Tuesday, August 14, 2007

5 weeks, 4 days.... too soon to tell.

Today was my first OB appointment for this new pregnancy. My BP was 140/90.

The Dr, is putting me on BP meds, and I have to go back in 2 days to figure out my dosage. I had PIH with Travis, so this isn't much of a surprise. I think it started mid-way through with him, so in a way, it's good to get it controlled early.

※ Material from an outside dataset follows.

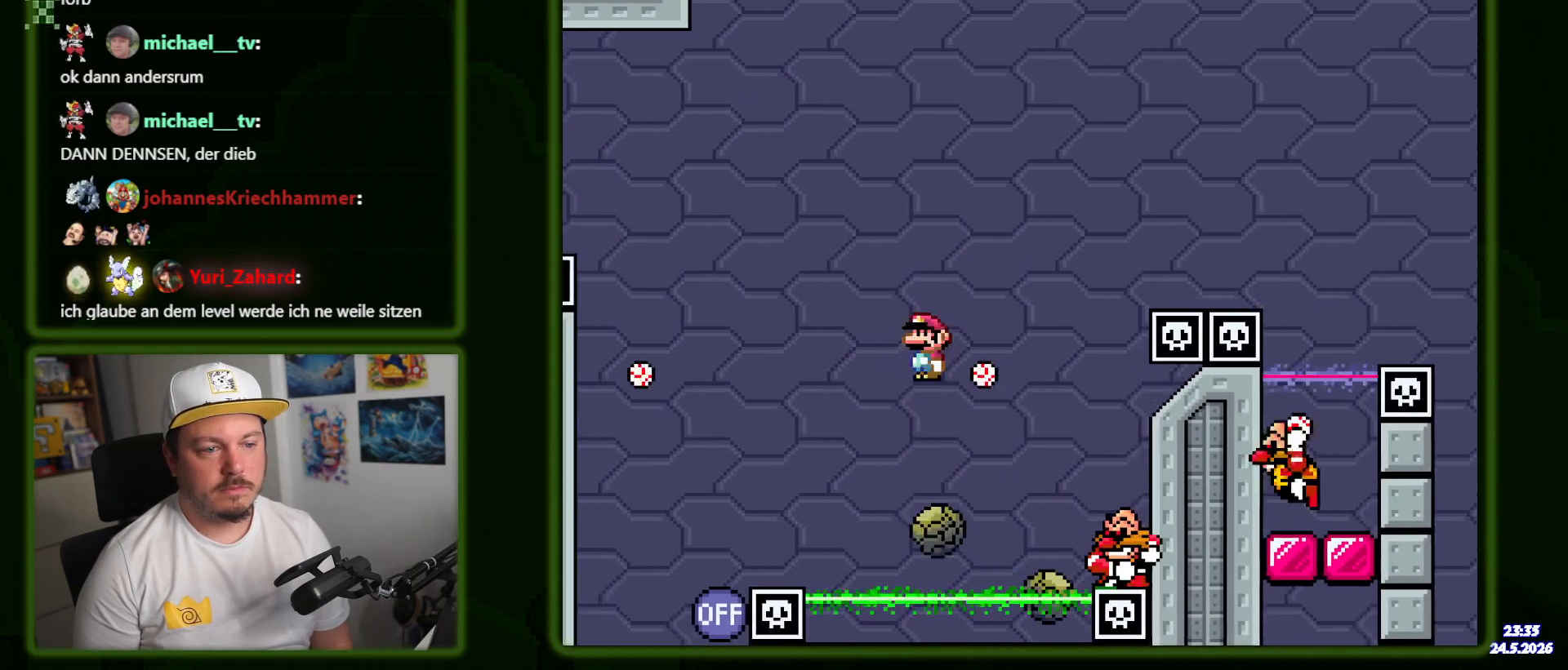
{"buttons": ["X", "DPAD_LEFT"], "events": [[100, "DPAD_RIGHT", "down"], [250, "DPAD_RIGHT", "up"], [417, "A", "up"], [417, "DPAD_LEFT", "down"]]}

I am only 5 weeks, 4 days along by LMP, and it's so early, we were only able to see the sac. No embryo yet.... crossing fingers. Sigh. Next u/s is scheduled in a few weeks. 9/11. Wow. By then, I should be almost 9 1/2 weeks along.... and we SHOULD be able to see the heart/baby/everything. Crossing all crossables.

Labels: , ,

Friday, August 3, 2007

Attached....

Today is Cycle Day 28.... meaning, that I am hoping against hopes that my period doesn't mysteriously show up. Stupid, maybe. But, although I am hopeful, I am not at all at ease with the idea of being pregnant. Scared? Yes. Concerned? Absolutely.

With every cramp, twinge, pain - I lose faith that this will be "the one". Yes, I am paranoid. I want to protect my heart from being shattered again. I am already attached, as much as I know I should not be. When is the "safe point"? 12 weeks? 1/2 way? After we come home from the hospital?

Loss can happen at any of these times, even afterwards, it's enough to make you crazy. When did I feel we were going home with a baby with Travis? I think the day I was induced. I felt the that there was no way I was leaving without him that day.

I am SO getting a doppler again. At least I will have an idea, like last time, and HOPEFULLY won't be so freaked out. I mean, I had a baby after a miscarriage, just like millions of women do.... most likely everything will be fine. Or, is that naive?

I don't want to be attached yet, just in case. But I don't want to be so cynical that I can't enjoy this time at all. Sigh.

Labels: , ,

Thursday, August 2, 2007

Holding my breath!

Monday, I tested, and I am pregnant again! I hope, and hope that everything is going to turn out with this. Travis is going to be a wonderful big brother!! My edd is Aoril 11, 2008. My first OB appt. is August 14th.

We have decided to wait until my appointment before telling the family.